Write out all of these items again with "possible deadlock" replaced by "potential deadlock" and nothing else changed. Omit the pictures.

[[ Input material, beginning ]]

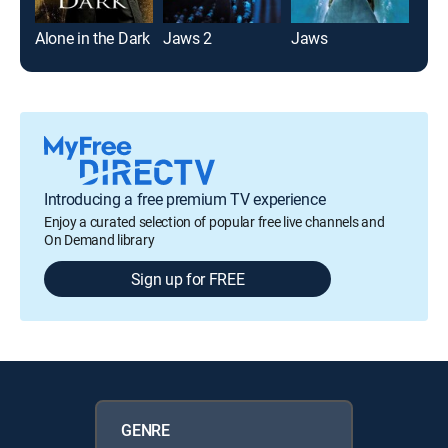
Alone in the Dark
Jaws 2
Jaws
Fre
Introducing a free premium TV experience
Enjoy a curated selection of popular free live channels and
On Demand library
Sign up for FREE
GENRE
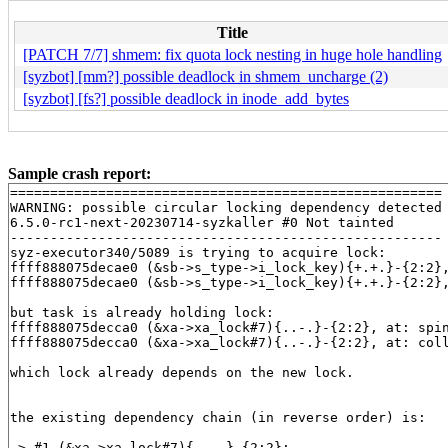
Title
[PATCH 7/7] shmem: fix quota lock nesting in huge hole handling
[syzbot] [mm?] possible deadlock in shmem_uncharge (2)
[syzbot] [fs?] possible deadlock in inode_add_bytes
Sample crash report:
======================================================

[[ Input material, end ]]

- _Solution below_:
Alone in the Dark
Jaws 2
Jaws
Fre
Introducing a free premium TV experience
Enjoy a curated selection of popular free live channels and
On Demand library
Sign up for FREE
GENRE
Title
[PATCH 7/7] shmem: fix quota lock nesting in huge hole handling
[syzbot] [mm?] potential deadlock in shmem_uncharge (2)
[syzbot] [fs?] potential deadlock in inode_add_bytes
Sample crash report:
======================================================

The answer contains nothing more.